◆ Work required
Using the project description below, list every key component that the described navigation method comprises.

This repo contains code for our paper End-to-End Navigation with VLMs: Transforming Spatial Reasoning into Question-Answering.
For a brief overview, check out the project webpage!
For any questions, please contact Dylan Goetting.
Overview of our navigation framework
We present a novel framework to transform a Vision and Language Model (VLM) into an end-to-end navigation policy. Unlike traditional navigation approaches that separate perception, planning, and control, our method uses a VLM to directly select actions in one step. This open-ended approach allows zero-shot navigation without prior exposure to navigation-specific data, generalizing to various downstream navigation tasks.
Our method comprises four key components:
- Navigability - Estimating distances to obstacles using a depth image.
- Action Proposer - Determining a set of actions that avoid obstacles and encourage exploration.
- Projection - Projecting potential actions into the first-person view.
- Prompting - Selecting an action through a carefully crafted prompt, utilizing the VLM.
Create the conda environment and install all dependencies, notably habitat_sim. Make sure you are in the VLMnav directory:
conda create -n vlm_nav python=3.9 cmake=3.14.0
conda activate vlm_nav
conda install habitat-sim=0.3.1 withbullet headless -c conda-forge -c aihabitat
pip install -e .

◆ Stored data

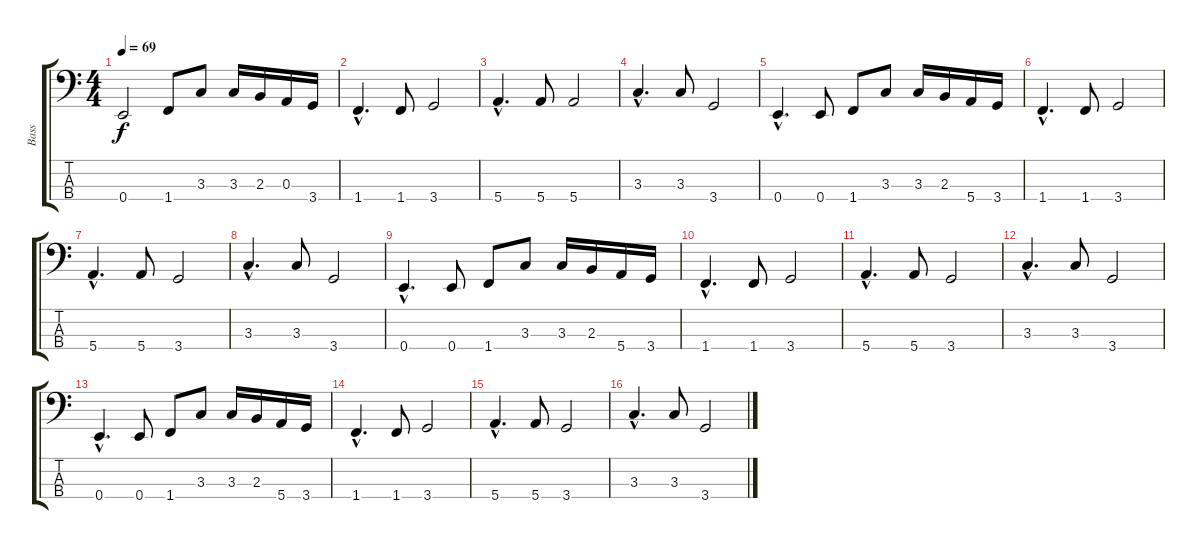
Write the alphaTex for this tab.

\track ("Bass" "Bass") {instrument electricbassfinger}
\staff {score tabs}
\tuning (G2 D2 A1 E1) {hide}
\ts (4 4)
\tempo 69
\clef f4
\ks c
0.4.2{dy f} 1.4.8 3.3.8 3.3.16 2.3.16 0.3.16 3.4.16 |
1.4{hac}.4{d} 1.4.8 3.4.2 |
5.4{hac}.4{d} 5.4.8 5.4.2 |
3.3{hac}.4{d} 3.3.8 3.4.2 |
0.4{hac}.4{d} 0.4.8 1.4.8 3.3.8 3.3.16 2.3.16 5.4.16 3.4.16 |
1.4{hac}.4{d} 1.4.8 3.4.2 |
5.4{hac}.4{d} 5.4.8 3.4.2 |
3.3{hac}.4{d} 3.3.8 3.4.2 |
0.4{hac}.4{d} 0.4.8 1.4.8 3.3.8 3.3.16 2.3.16 5.4.16 3.4.16 |
1.4{hac}.4{d} 1.4.8 3.4.2 |
5.4{hac}.4{d} 5.4.8 3.4.2 |
3.3{hac}.4{d} 3.3.8 3.4.2 |
0.4{hac}.4{d} 0.4.8 1.4.8 3.3.8 3.3.16 2.3.16 5.4.16 3.4.16 |
1.4{hac}.4{d} 1.4.8 3.4.2 |
5.4{hac}.4{d} 5.4.8 3.4.2 |
3.3{hac}.4{d} 3.3.8 3.4.2
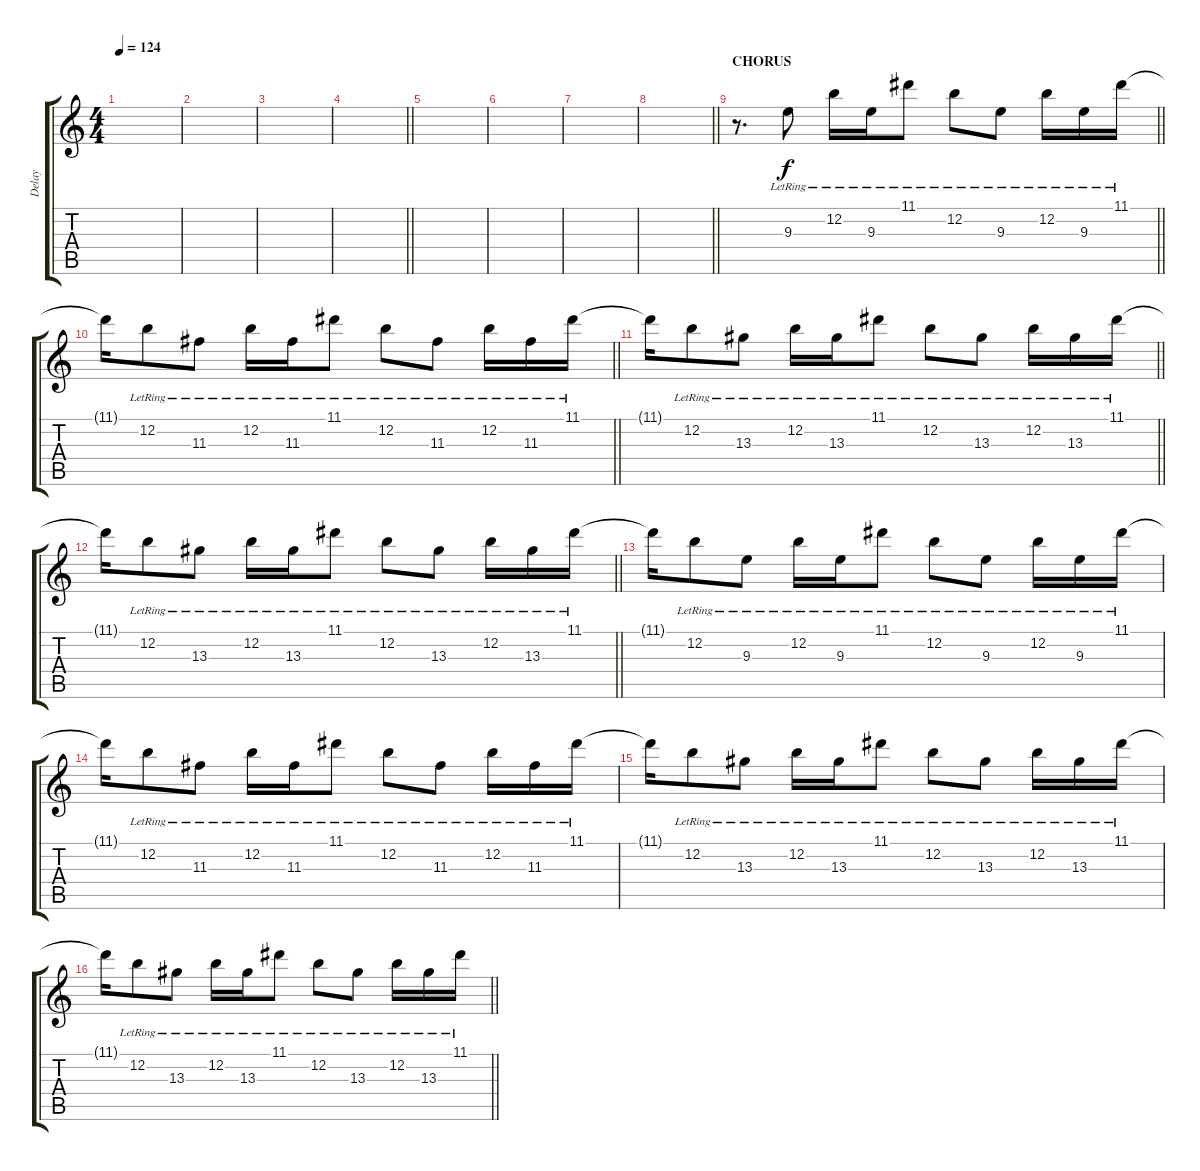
\track ("     Delay" "     Delay") {instrument electricguitarclean}
\staff {score tabs}
\tuning (E4 B3 G3 D3 A2 E2) {hide}
\ts (4 4)
\section ("" "")
\tempo 124
\clef g2
\ks c
|
|
|
\barLineRight lightlight
|
\section ("" "")
|
|
|
\barLineRight lightlight
|
\section ("" "CHORUS")
\barLineRight lightlight
r.8{d} 9.3{lr}.8 12.2{lr}.16 9.3{lr}.16 11.1{lr}.8 12.2{lr}.8 9.3{lr}.8 12.2{lr}.16 9.3{lr}.16 11.1{lr}.16 |
\barLineRight lightlight
11.1{t}.16 12.2{lr}.8 11.3{lr}.8 12.2{lr}.16 11.3{lr}.16 11.1{lr}.8 12.2{lr}.8 11.3{lr}.8 12.2{lr}.16 11.3{lr}.16 11.1{lr}.16 |
\barLineRight lightlight
11.1{t}.16 12.2{lr}.8 13.3{lr}.8 12.2{lr}.16 13.3{lr}.16 11.1{lr}.8 12.2{lr}.8 13.3{lr}.8 12.2{lr}.16 13.3{lr}.16 11.1{lr}.16 |
\barLineRight lightlight
11.1{t}.16 12.2{lr}.8 13.3{lr}.8 12.2{lr}.16 13.3{lr}.16 11.1{lr}.8 12.2{lr}.8 13.3{lr}.8 12.2{lr}.16 13.3{lr}.16 11.1{lr}.16 |
\section ("" "")
11.1{t}.16 12.2{lr}.8 9.3{lr}.8 12.2{lr}.16 9.3{lr}.16 11.1{lr}.8 12.2{lr}.8 9.3{lr}.8 12.2{lr}.16 9.3{lr}.16 11.1{lr}.16 |
11.1{t}.16 12.2{lr}.8 11.3{lr}.8 12.2{lr}.16 11.3{lr}.16 11.1{lr}.8 12.2{lr}.8 11.3{lr}.8 12.2{lr}.16 11.3{lr}.16 11.1{lr}.16 |
11.1{t}.16 12.2{lr}.8 13.3{lr}.8 12.2{lr}.16 13.3{lr}.16 11.1{lr}.8 12.2{lr}.8 13.3{lr}.8 12.2{lr}.16 13.3{lr}.16 11.1{lr}.16 |
\barLineRight lightlight
11.1{t}.16 12.2{lr}.8 13.3{lr}.8 12.2{lr}.16 13.3{lr}.16 11.1{lr}.8 12.2{lr}.8 13.3{lr}.8 12.2{lr}.16 13.3{lr}.16 11.1{lr}.16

◆ Solution below
Navigability, Action Proposer, Projection, Prompting